(Given data begins)

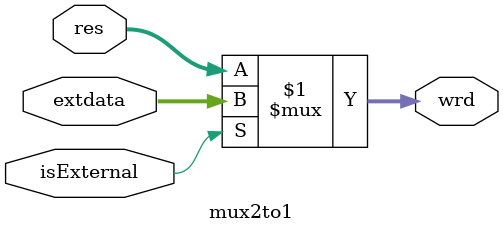
<source format=sv>
`timescale 1ns / 1ps


module mux2to1(
input logic [3:0] extdata,
input logic [3:0] res,
input logic isExternal,
output logic [3:0] wrd
    );
    assign wrd = isExternal ? extdata : res;
endmodule

</source>
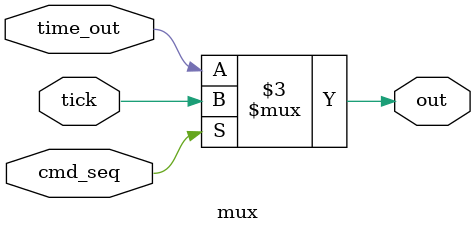
<source format=sv>
module mux (
    input logic tick,
    input logic time_out,
    input logic cmd_seq,
    output logic out
);

always_comb begin
    if(cmd_seq) begin
        $display("input set to one and mux output is %0d", tick);
        out = tick;
    end
    else begin
        $display("input set to zero and mux output is %0d", time_out);
        out = time_out;
    end
end
    
endmodule

</source>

(Given data ends)

_Problem statement_
Within the data above, pick out all lines holding the word "logic".

_Task response_
input logic [3:0] extdata,
input logic [3:0] res,
input logic isExternal,
output logic [3:0] wrd
    input logic tick,
    input logic time_out,
    input logic cmd_seq,
    output logic out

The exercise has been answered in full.